▶ **Task prompt**:
Decide whether each statement below agrees with the inflation text, answering yes or no and quoting the words of the text that decide it. 1. Prices fell 1.9% in the June quarter. 2. The RBA's trimmed mean rose 0.1% in the quarter. 3. The dollar is up 25% since its lows in late March.

▶ **Exercise text**:
[Start of Attachment]
Whether yesterday’s shocker of a Consumer Price Index (CPI) number is enough to keep inflation hawks down remains to be seen. But for now, the urgent warnings from some economists that fiscal stimulus would only cause massive inflation looks to have been, well, a tad wide of the mark.

The warning that the pandemic would cause a supply-side shock that would send inflation soaring and deliver a ’70s-style burst of stagflation was mainly an overseas fashion earlier this year.

That noted fan of government debt, Ken Rogoff, warned of “generalised shortages” that would push inflation up. British economist Tim Congdon fretted that “the Federal Reserve’s preparedness to finance the coronavirus-related spending may prove suicidal to its long-term reputation as an inflation fighter … the state can create money out of thin air, but it cannot create new goods and services in the same way. If too much money is manufactured on banks’ balance sheets, a big rise in inflation should be expected.”

Concerns about inflation in the US — which had two months of deflation before recently posting a return to positive CPI — look particularly odd given the poor recovery there. In the US Federal Reserve’s post-meeting statement overnight chair Jerome Powell’s subsequent online media conference, it’s clear that the acceleration in COVID-19 infections is badly hurting the US economy.

“On balance, it looks like the data is pointing to a slowing in the pace of the recovery,” Powell said. “We have seen some signs in recent weeks that the increase in virus cases and the renewed measures to control it are starting to weigh on economic activity.”

In Australia, Andrew Charlton carried the inflationista standard, warning in March that “trying to stimulate your way out of a supply shock is like throwing water on a grease fire. In a worst-case scenario, stimulus can exacerbate the shock as panic-buying creates shortages and rising inflation.”

Despite some thoroughgoing panic buying by many of the more unfortunate members of the community during the pandemic, prices still fell 1.9% in the June quarter, the biggest ever fall in the series, pulling the annual CPI for 2019-20 to -0.3%.

And while, as most observers pointed out, the result was driven by some one-offs — free childcare, a big fall (since reversed) in petrol prices and free preschool in a number of states, even if those were removed, the result would have been a rise of 0.1%.

The Reserve Bank of Australia’s (RBA) preferred measures were no more encouraging: the trimmed mean fell 0.1% in the quarter, while the weighted median rose 0.1%. Safe to say it was another quarter in which the RBA undershot its inflation target.

Nonetheless, this was pretty much as expected, and mainly of historical interest. The CPI will “snap back” at least a little this quarter, higher oil prices, the reversal of free childcare and the removal of lockdown restrictions opening up retailing. The strong dollar (up 25% since the lows of US57.85 cents in late March) will also have a downward impact to offset those, but we’ll likely avoid more than a one-off period of deflation, which is deeply toxic to growth (just ask the Japanese).
[End of Attachment]
Collected data
[Start of Attachment]
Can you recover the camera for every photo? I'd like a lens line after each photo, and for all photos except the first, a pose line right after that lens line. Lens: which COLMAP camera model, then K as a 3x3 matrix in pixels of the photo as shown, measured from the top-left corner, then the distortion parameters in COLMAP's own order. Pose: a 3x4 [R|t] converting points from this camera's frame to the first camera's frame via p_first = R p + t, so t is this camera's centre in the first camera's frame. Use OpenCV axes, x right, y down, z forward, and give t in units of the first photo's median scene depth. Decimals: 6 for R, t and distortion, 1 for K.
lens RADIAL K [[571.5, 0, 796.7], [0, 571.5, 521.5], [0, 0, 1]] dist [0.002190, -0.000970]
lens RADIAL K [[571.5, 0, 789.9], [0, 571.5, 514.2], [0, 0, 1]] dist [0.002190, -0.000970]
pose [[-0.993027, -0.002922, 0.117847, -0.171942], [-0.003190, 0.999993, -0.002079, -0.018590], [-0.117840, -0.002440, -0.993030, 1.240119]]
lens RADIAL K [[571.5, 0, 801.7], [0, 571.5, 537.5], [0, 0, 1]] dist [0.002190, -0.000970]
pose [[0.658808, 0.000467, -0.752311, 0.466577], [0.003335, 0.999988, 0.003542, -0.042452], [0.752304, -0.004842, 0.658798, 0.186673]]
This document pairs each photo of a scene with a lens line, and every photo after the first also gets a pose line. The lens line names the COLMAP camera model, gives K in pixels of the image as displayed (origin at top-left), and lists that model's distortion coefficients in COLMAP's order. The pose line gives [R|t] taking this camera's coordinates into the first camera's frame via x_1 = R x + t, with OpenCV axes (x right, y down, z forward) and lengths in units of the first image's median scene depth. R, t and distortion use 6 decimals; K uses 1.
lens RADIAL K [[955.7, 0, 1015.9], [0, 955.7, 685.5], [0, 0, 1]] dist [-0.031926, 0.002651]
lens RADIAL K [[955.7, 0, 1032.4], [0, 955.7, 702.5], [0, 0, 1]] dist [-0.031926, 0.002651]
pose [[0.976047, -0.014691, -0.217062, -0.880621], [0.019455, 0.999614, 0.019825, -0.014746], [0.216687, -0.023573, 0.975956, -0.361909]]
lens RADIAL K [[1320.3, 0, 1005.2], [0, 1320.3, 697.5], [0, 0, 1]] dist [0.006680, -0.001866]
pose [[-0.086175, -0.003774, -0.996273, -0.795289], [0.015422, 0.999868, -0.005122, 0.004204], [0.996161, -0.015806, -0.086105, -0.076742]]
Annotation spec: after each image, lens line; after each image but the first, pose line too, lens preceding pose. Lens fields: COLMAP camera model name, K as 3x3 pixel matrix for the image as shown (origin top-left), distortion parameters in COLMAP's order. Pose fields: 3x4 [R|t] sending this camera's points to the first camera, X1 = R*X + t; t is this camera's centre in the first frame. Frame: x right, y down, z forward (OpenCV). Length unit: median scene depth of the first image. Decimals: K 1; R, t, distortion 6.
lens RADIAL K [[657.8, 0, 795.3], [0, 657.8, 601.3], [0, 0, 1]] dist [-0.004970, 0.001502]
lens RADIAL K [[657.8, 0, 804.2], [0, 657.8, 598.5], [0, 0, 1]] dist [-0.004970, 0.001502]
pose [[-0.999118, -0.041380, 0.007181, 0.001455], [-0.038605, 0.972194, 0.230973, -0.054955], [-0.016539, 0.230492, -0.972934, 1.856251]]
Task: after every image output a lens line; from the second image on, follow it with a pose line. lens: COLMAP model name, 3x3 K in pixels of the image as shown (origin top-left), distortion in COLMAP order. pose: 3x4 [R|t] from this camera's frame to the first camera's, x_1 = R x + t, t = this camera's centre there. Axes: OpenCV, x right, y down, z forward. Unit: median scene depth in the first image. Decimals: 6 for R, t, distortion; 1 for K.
[End of Attachment]
▶ **Solution**:
1. Yes: "prices still fell 1.9% in the June quarter"
2. No: "the trimmed mean fell 0.1% in the quarter"
3. Yes: "up 25% since the lows of US57.85 cents in late March"